In the 80s, the Chinese had a negative net migration rate of minus 10.6 per cent.

“Between 1980 and 1991, the (Chinese) migration deficit was estimated at 391,801 persons as against a national increase of 777,339 persons,” statistician Tey Nai Peng found in his study.

The Chinese annual growth rate also showed a consistent drop, recording only 53 per cent between 1990 and 2000 during a period when the national population grew 123 per cent.

Tey said in his paper ‘Causes and consequences of demographic change in the Chinese community in Malaysia’ that “the fertility of the Chinese declined from 4.6 children to 2.5 children between 1970 and 1997”. Comparatively, total fertility rate for Malays in 1987 remained a high 4.51.

It is no longer true that Penang is a Chinese majority state. In 2010, Malays in Penang are projected to be 670,128 persons — outnumbering Chinese at 658,661. Between 1991 and 2000, Penang had an average annual growth rate of 1.8 per cent but Penang Chinese only 0.7 per cent.

Perak has significant numbers of Chinese but still, Chinese registered a negative growth of minus 1 per cent from 1991 to 2000, whereas the average annual rate of Perak population growth was a positive 0.4 per cent.

The Department of Statistics records that in the 1990s, Chinese fell in number in Kelantan, Terengganu and Perlis too. In Melaka, Negeri Sembilan and Pahang, Chinese were practically stagnant.

In Sabah, Chinese were 23 per cent of the population in 1960 but shrunk to 10.1 per cent in 2000. “In contrast, recent immigrants and refugees, with a population of 614,824 persons in 2000, form close to a quarter of the total population, or more than twice the size of the long-settled Chinese community,” writes Danny Wong Tze-Ken in his paper ‘The Chinese population in Sabah’.

By 2000, Chinese were mainly concentrated in Kuala Lumpur and Selangor. The Klang Valley accounted for 38 per cent of all Chinese in the peninsula. Nine out of 10 Chinese today are found in urban areas, concentrated in the major cities.

It is conspicuous that among the younger age cohorts, the Chinese are an even smaller proportion of the national average. On the other hand, among the elderly (60 years and above), Chinese constitute 5.4 per cent of the population, as against the national average of 5 per cent.

Among the ethnic groups in Malaysia, Chinese have the highest proportion of elderly. “It is found that most of the ‘clients’ in nursing homes are the Chinese,” observes researcher Philip Poi Jun Hua in his essay ‘Ageing among the Chinese in Malaysia: Some trends and issues’.

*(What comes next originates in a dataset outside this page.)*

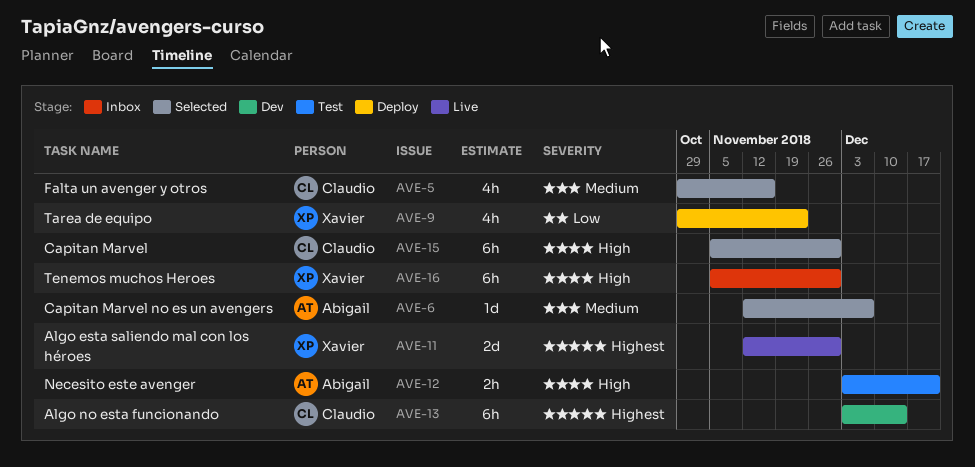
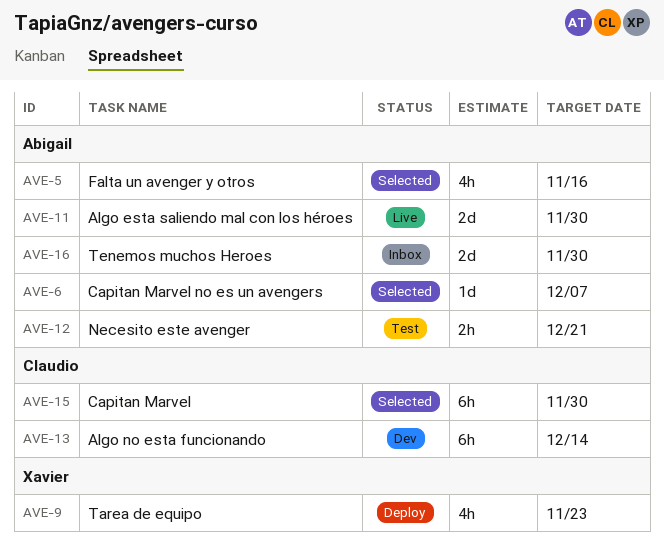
AVE-5, owner: Claudio -> Abigail
AVE-11, owner: Xavier -> Abigail
AVE-16, owner: Xavier -> Abigail
AVE-16, estimate: 6h -> 2d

This situation affecting the Chinese community, with parents either in nursing homes or ‘home alone’ in Malaysia whilst the children are abroad has ironically come about due to education as a main contributing factor.

“The Chinese community places great emphasis on education but the escalation in the cost of acquiring an education might have compelled young couples to limit their family size,” surmises Tey. Because educated Chinese women are in the workforce as well as limiting themselves to only one or two children, Chinese couples have more money to spend on each child’s education.

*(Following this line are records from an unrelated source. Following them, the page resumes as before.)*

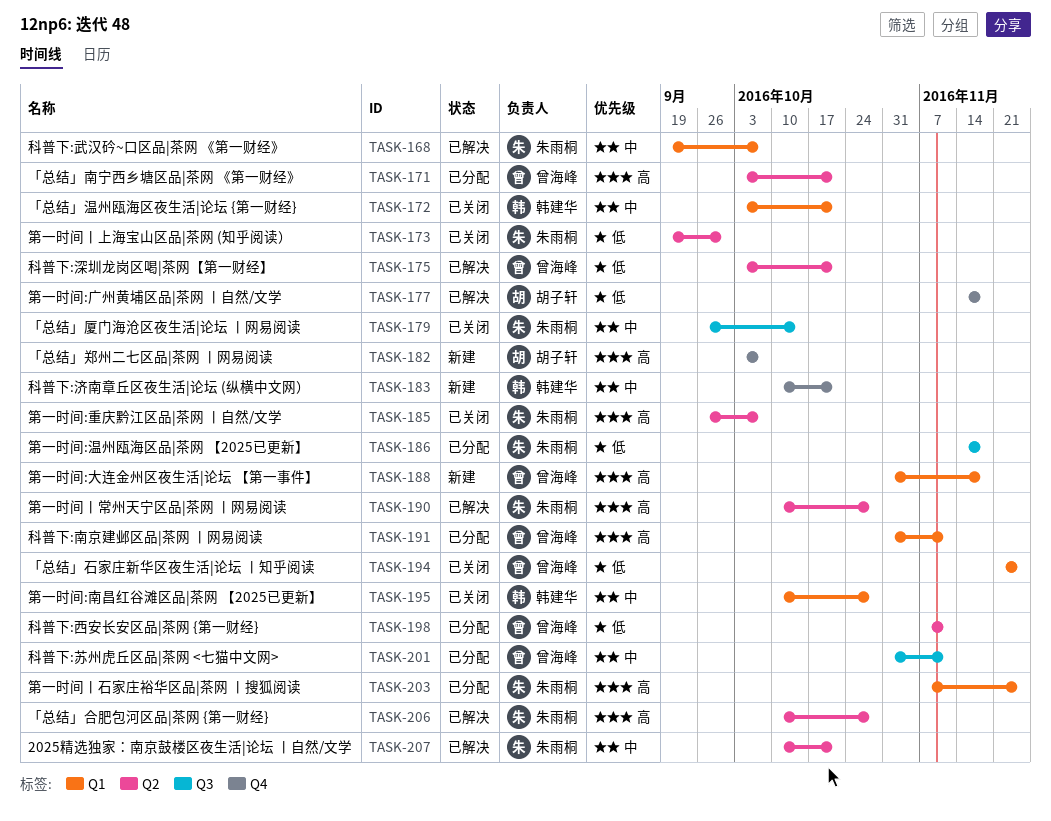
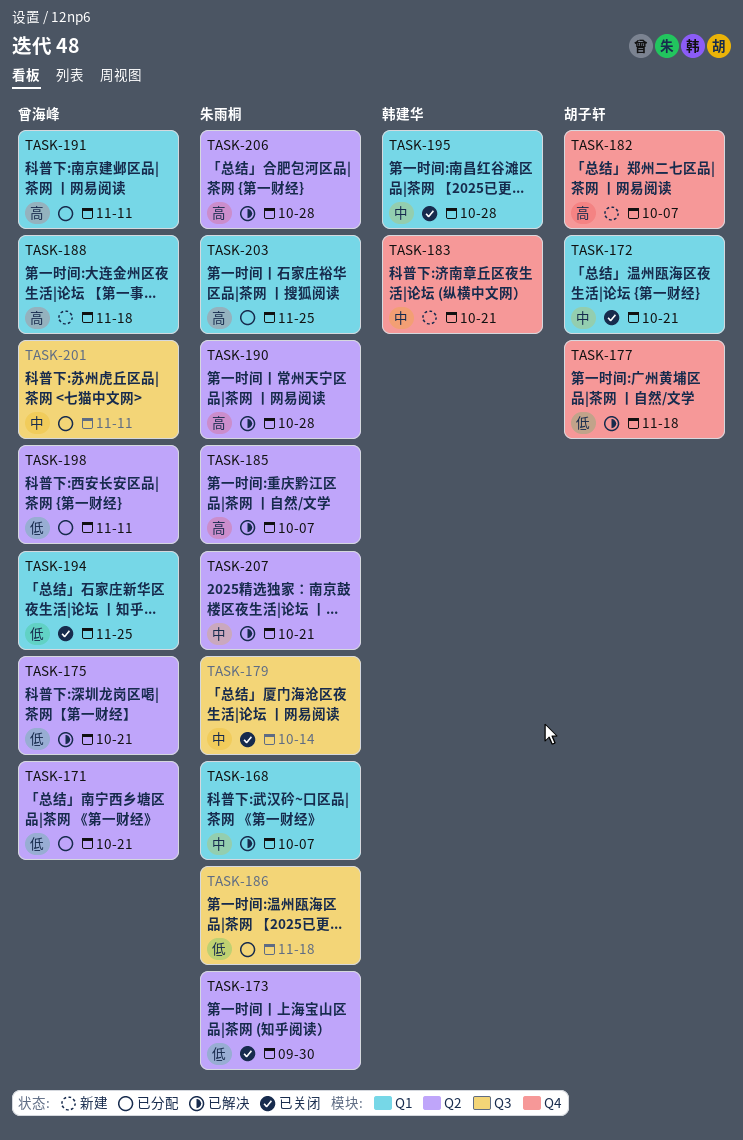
TASK-171, priority: 高 -> 低
TASK-172, owner: 韩建华 -> 胡子轩
TASK-185, status: 已关闭 -> 已解决

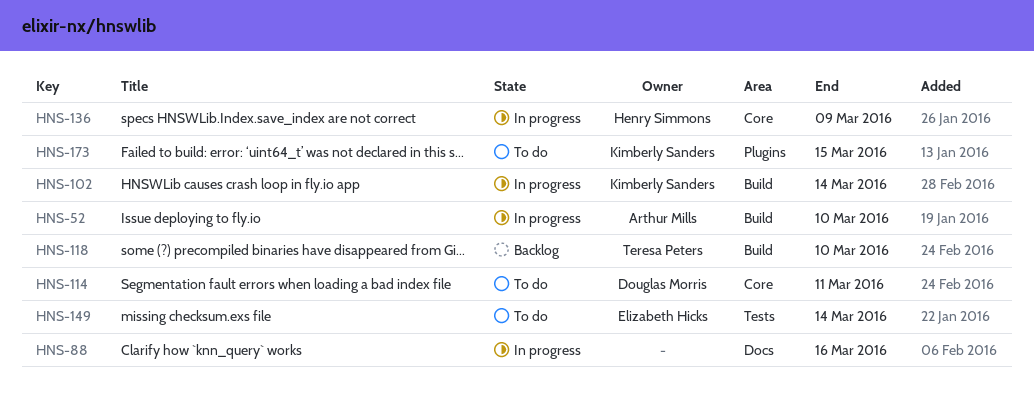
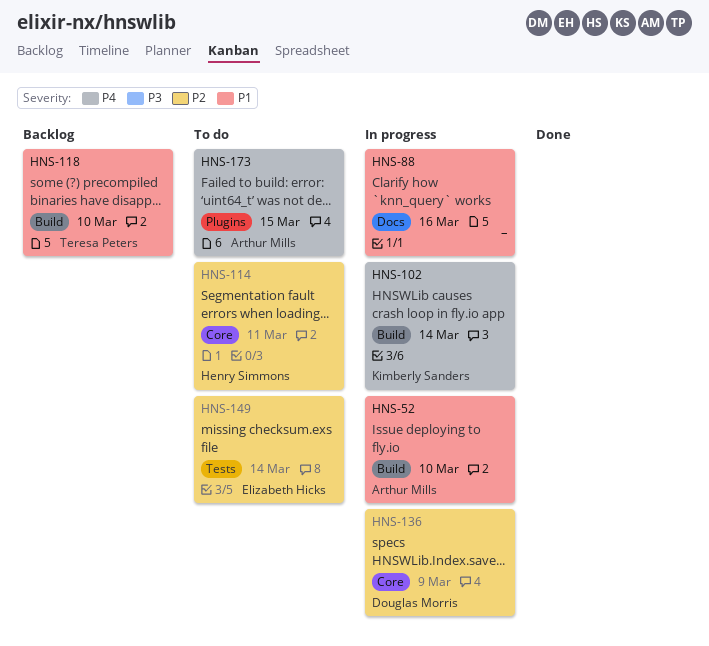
HNS-114, owner: Douglas Morris -> Henry Simmons
HNS-136, owner: Henry Simmons -> Douglas Morris
HNS-173, owner: Kimberly Sanders -> Arthur Mills

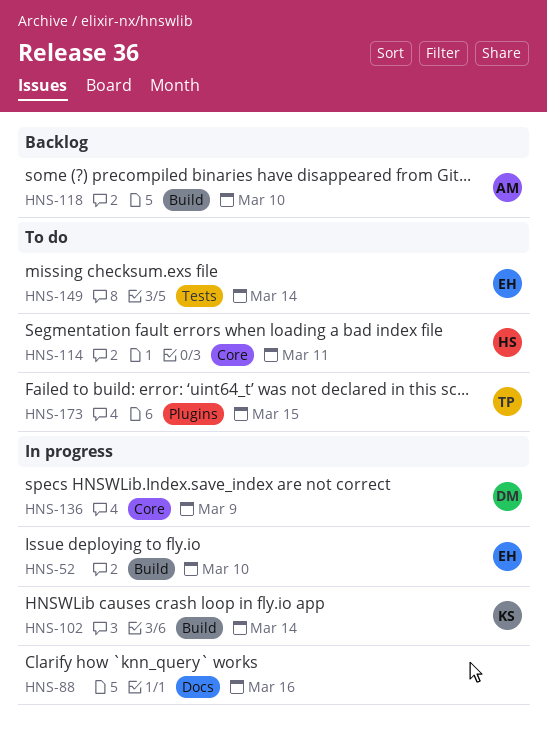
HNS-52, owner: Arthur Mills -> Elizabeth Hicks
HNS-118, owner: Teresa Peters -> Arthur Mills
HNS-173, owner: Arthur Mills -> Teresa Peters

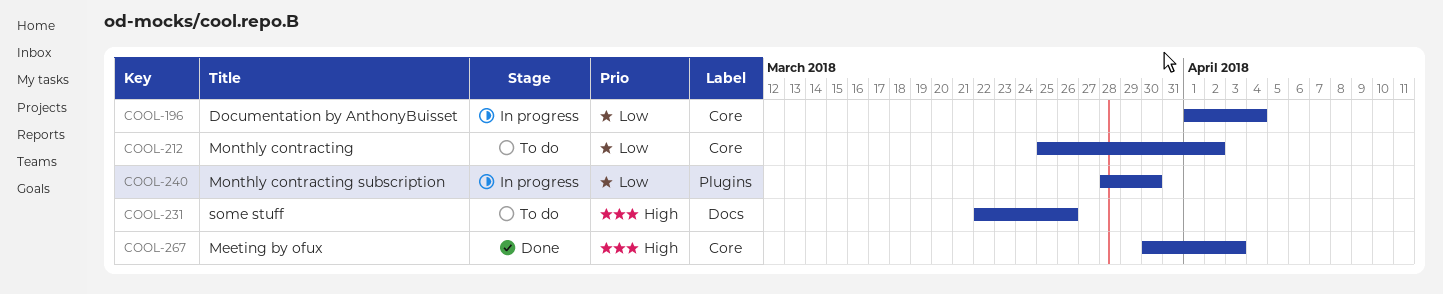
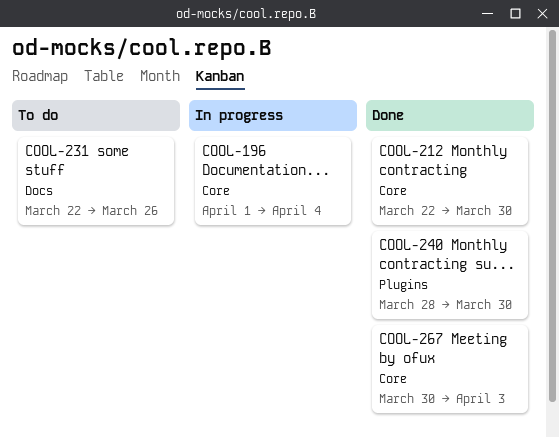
COOL-212, status: To do -> Done
COOL-212, start: Mar 25 -> Mar 22
COOL-212, due: Apr 2 -> Mar 30
COOL-240, status: In progress -> Done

This is in a way a lose-lose scenario because the couple would then tend to overprotect the single offspring — do recall China’s one-child policy’s outcome of producing Little Emperors — and the well-educated child is more likely to emigrate.

“‘All my friends plan to leave Malaysia,’ a private student in the offshore campus of a premier Australian university in KL declared to me,” writes CPI researcher Helen Ang.

What Ang heard is probably true of most college students and graduates in the country. All of us are painfully aware of the real situation in the country.

It is sad that many young Malaysians, particularly non-Bumiputeras, do not really feel patriotic to the country. This is principally due to the flaws in our education system or the subtle racial discrimination.

We must make serious efforts to correct the situation — the sooner the better.